2 • A Surpresa no Bosque
Como era natural, os dias passaram-se no vilarejo de Auri e a comida acabou mais uma vez. Então, assim como no dia em que voltara com uma bela raposa para casa, ela levantou antes do sol nascer, armou-se com o arco, as flechas e a adaga, passou pelas planícies longas e entremeou-se no leste do Bosque de Averlin. Estava pronta para enfrentar a travessia do Rio Frothy novamente, mas antes que pudesse fazê-lo, avistou um grande pacote repousando no meio da passagem para a ponte.
Com a flecha apontada para o misterioso embrulho, Auri checou os arredores, certificando-se de que não via ou cheirava nenhum luno ali. Logo constatou que a única coisa que tinha o cheiro deles era o artefato que via e se aproximou, atenta e receosa. Era um pacote quadrangular, grande, enrolado em linho branco e amarrado por cordas. Ela pensou duas vezes antes tocar nele, mas esquadrinhando o entorno outra vez, o puxou pelas cordas e o arrastou até detrás de uma árvore frondosa.
Auri quis recuar e deixar o embrulho, porém a verdade era que já estava curiosa demais para fazê-lo. Com alguma pressa, pegou a adaga e cortou as cordas, fazendo o linho deslizar e revelar um caixote de madeira. A jovem passou os dedos ansiosos sobre as farpas do material e outra vez usando sua arma pontiaguda, deslocou a tampa. Ela quase saltou quando a placa caiu no chão com um barulho, mas quando espiou para dentro, seus olhos mal acreditavam no que viam.
Frutas, pão, cereais, legumes, carne conservada em sal... Havia tanta comida no caixote que os múltiplos aromas inebriaram o olfato de Auri, a fazendo ficar tonta. Ela logo pensou que tudo aquilo era uma armadilha, que a comida estava envenenada ou amaldiçoada, mas no fundo da caixa havia um pequeno papel amarelado e enrolado por uma fita azul. Cuidadosamente, ela apanhou aquilo e abriu, lendo as palavras feitas à pena e tinta que cheirava a cedro puro.

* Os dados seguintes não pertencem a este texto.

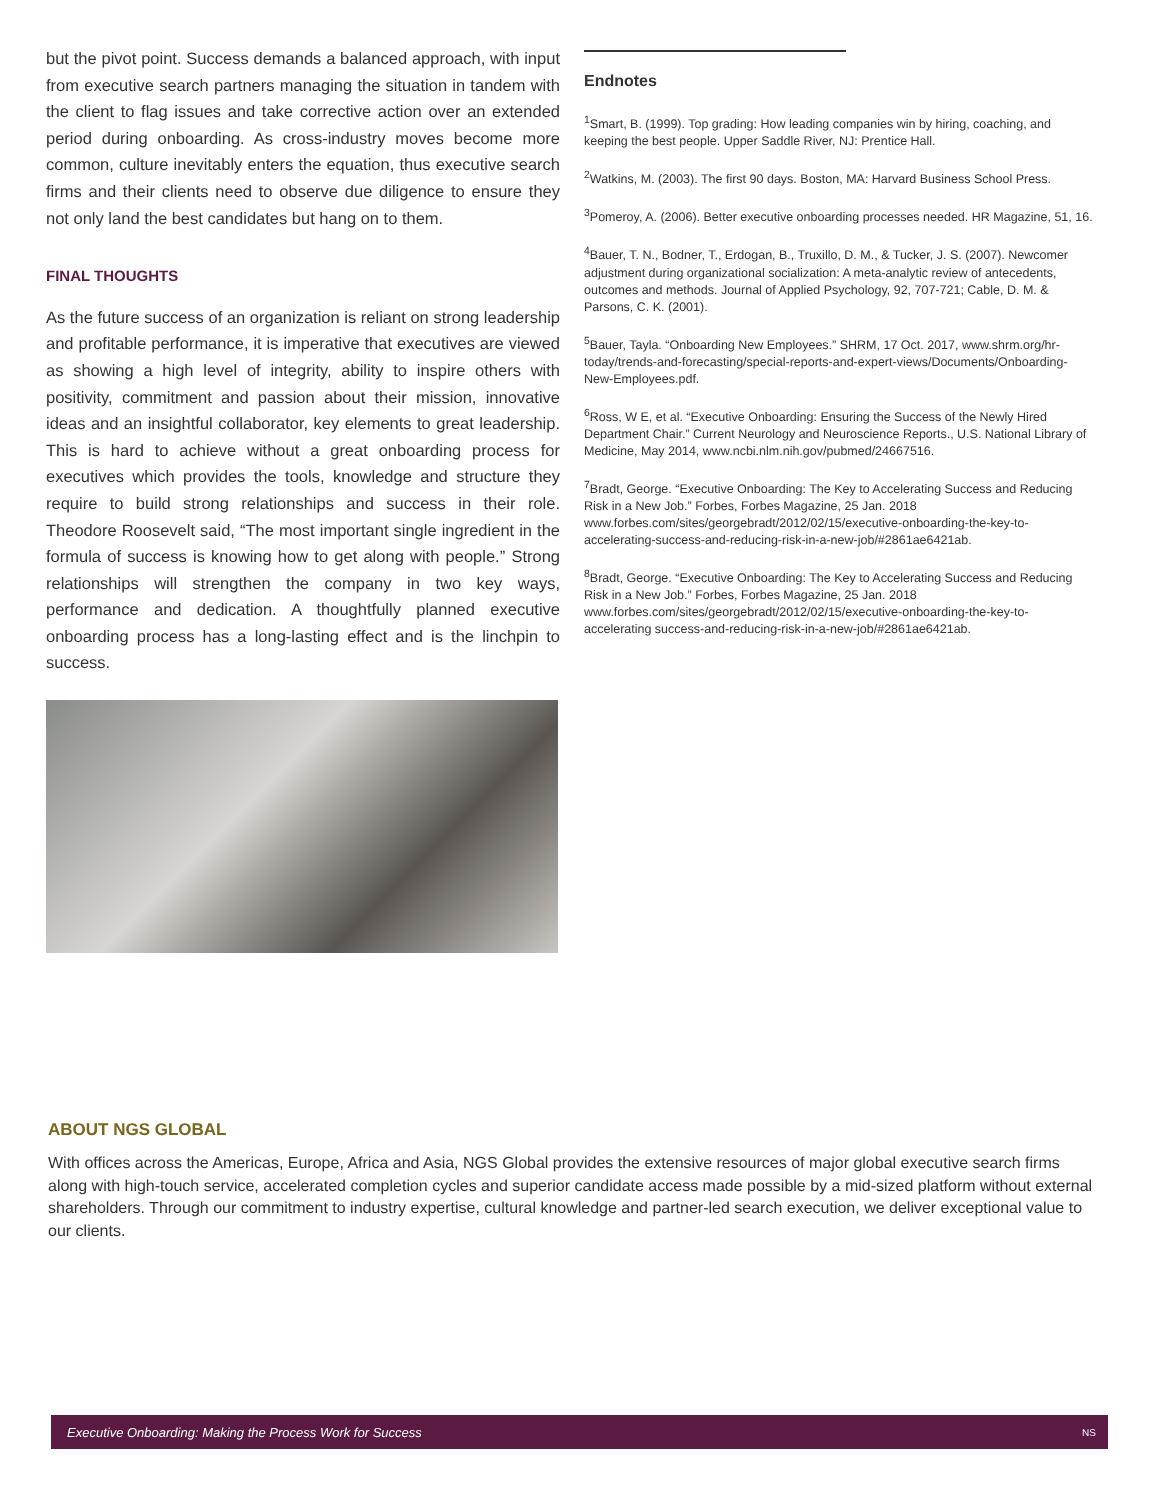but the pivot point. Success demands a balanced approach, with input from executive search partners managing the situation in tandem with the client to flag issues and take corrective action over an extended period during onboarding. As cross-industry moves become more common, culture inevitably enters the equation, thus executive search firms and their clients need to observe due diligence to ensure they not only land the best candidates but hang on to them.
FINAL THOUGHTS
As the future success of an organization is reliant on strong leadership and profitable performance, it is imperative that executives are viewed as showing a high level of integrity, ability to inspire others with positivity, commitment and passion about their mission, innovative ideas and an insightful collaborator, key elements to great leadership. This is hard to achieve without a great onboarding process for executives which provides the tools, knowledge and structure they require to build strong relationships and success in their role. Theodore Roosevelt said, “The most important single ingredient in the formula of success is knowing how to get along with people.” Strong relationships will strengthen the company in two key ways, performance and dedication. A thoughtfully planned executive onboarding process has a long-lasting effect and is the linchpin to success.
Endnotes
<sup>1</sup> Smart, B. (1999). Top grading: How leading companies win by hiring, coaching, and keeping the best people. Upper Saddle River, NJ: Prentice Hall.
<sup>2</sup> Watkins, M. (2003). The first 90 days. Boston, MA: Harvard Business School Press.
<sup>3</sup> Pomeroy, A. (2006). Better executive onboarding processes needed. HR Magazine, 51, 16.
<sup>4</sup> Bauer, T. N., Bodner, T., Erdogan, B., Truxillo, D. M., & Tucker, J. S. (2007). Newcomer adjustment during organizational socialization: A meta-analytic review of antecedents, outcomes and methods. Journal of Applied Psychology, 92, 707-721; Cable, D. M. & Parsons, C. K. (2001).
<sup>5</sup> Bauer, Tayla. “Onboarding New Employees.” SHRM, 17 Oct. 2017, www.shrm.org/hr-today/trends-and-forecasting/special-reports-and-expert-views/Documents/Onboarding-New-Employees.pdf.
<sup>6</sup> Ross, W E, et al. “Executive Onboarding: Ensuring the Success of the Newly Hired Department Chair.” Current Neurology and Neuroscience Reports., U.S. National Library of Medicine, May 2014, www.ncbi.nlm.nih.gov/pubmed/24667516.
<sup>7</sup> Bradt, George. “Executive Onboarding: The Key to Accelerating Success and Reducing Risk in a New Job.” Forbes, Forbes Magazine, 25 Jan. 2018 www.forbes.com/sites/georgebradt/2012/02/15/executive-onboarding-the-key-to-accelerating-success-and-reducing-risk-in-a-new-job/#2861ae6421ab.
<sup>8</sup> Bradt, George. “Executive Onboarding: The Key to Accelerating Success and Reducing Risk in a New Job.” Forbes, Forbes Magazine, 25 Jan. 2018 www.forbes.com/sites/georgebradt/2012/02/15/executive-onboarding-the-key-to-accelerating success-and-reducing-risk-in-a-new-job/#2861ae6421ab.
ABOUT NGS GLOBAL
With offices across the Americas, Europe, Africa and Asia, NGS Global provides the extensive resources of major global executive search firms along with high-touch service, accelerated completion cycles and superior candidate access made possible by a mid-sized platform without external shareholders. Through our commitment to industry expertise, cultural knowledge and partner-led search execution, we deliver exceptional value to our clients.
Executive Onboarding: Making the Process Work for Success NS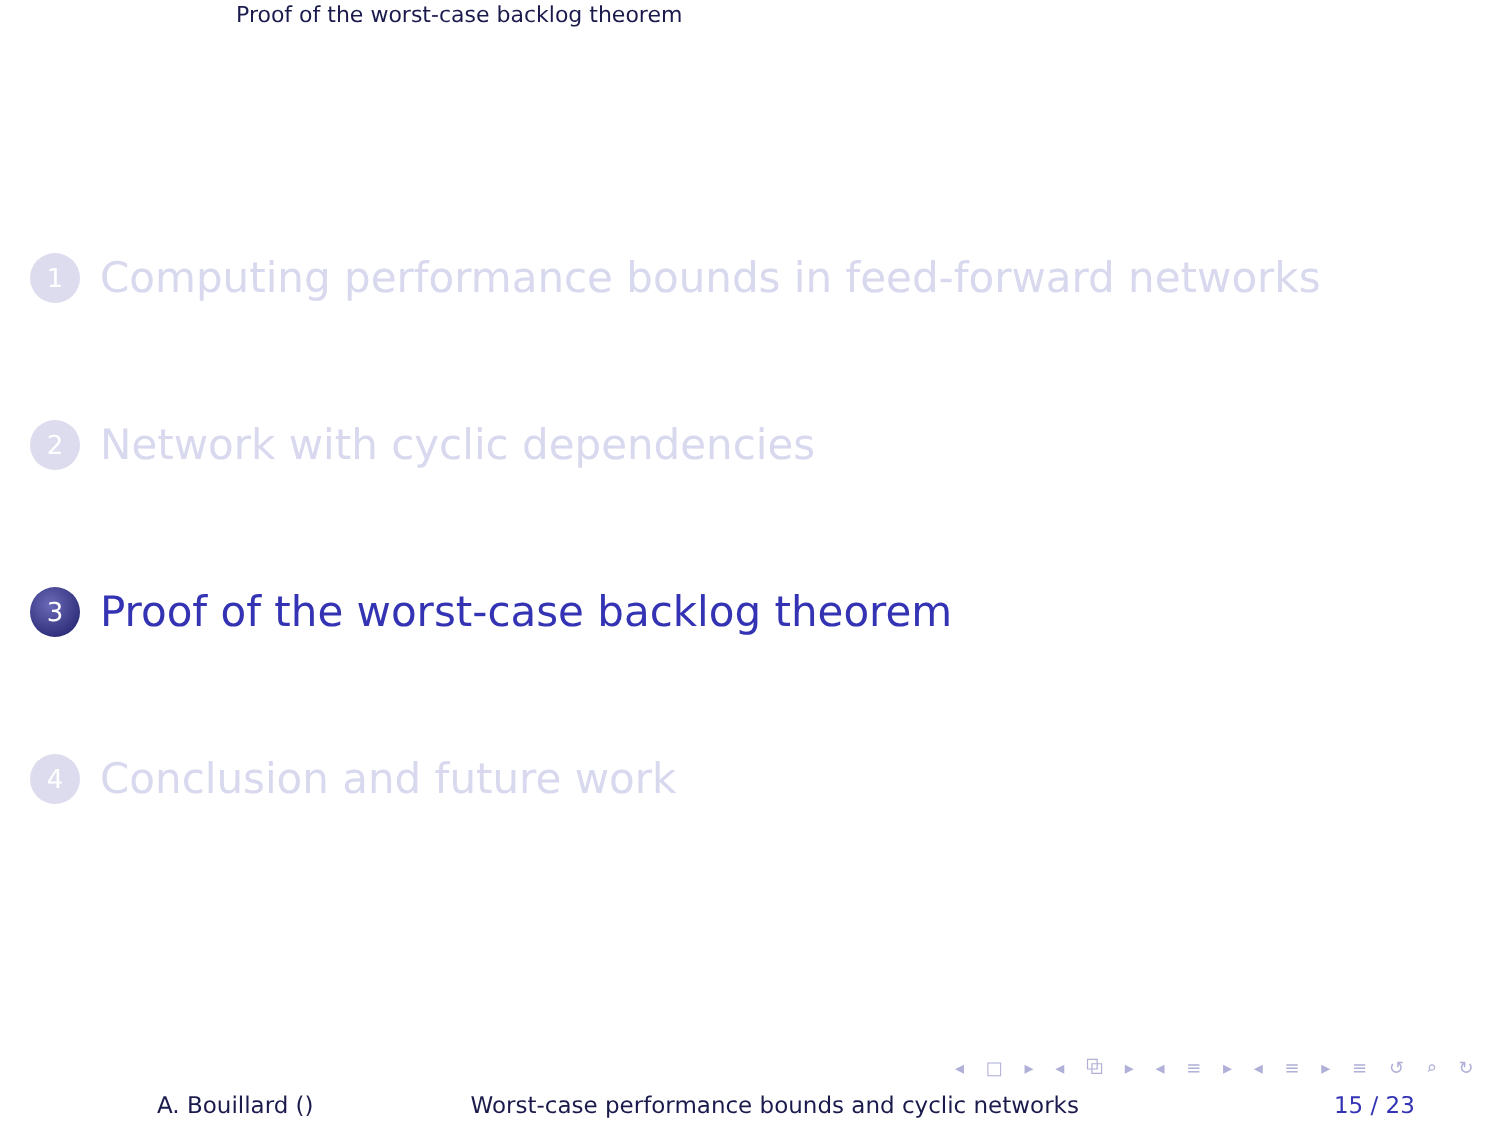Proof of the worst-case backlog theorem
1
Computing performance bounds in feed-forward networks
2
Network with cyclic dependencies
3
Proof of the worst-case backlog theorem
4
Conclusion and future work
◂ □ ▸ ◂ ⧉ ▸ ◂ ≡ ▸ ◂ ≡ ▸ ≡ ↺ ⌕ ↻
A. Bouillard () Worst-case performance bounds and cyclic networks 15 / 23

Corajosa garota gruska do Bosque de Averlin,
Eu não sei seu nome, mas espero que seja você que encontre esta caixa. Quero que saiba que tudo que me disse nas árvores jamais deixou minha mente durante todos esses dias. Nunca acreditará em mim, mas gostaria que cresse que eu não fazia ideia do que estava acontecendo com o seu povo, e posso lhe garantir que a maioria dos lunos também não o faz. Ambos nascemos após a guerra, mas é bem claro que ela nos afetou de formas muito diferentes. E você tinha razão: ninguém nunca me contou sua parte da história. Essa crueldade foi muito além das coisas da guerra.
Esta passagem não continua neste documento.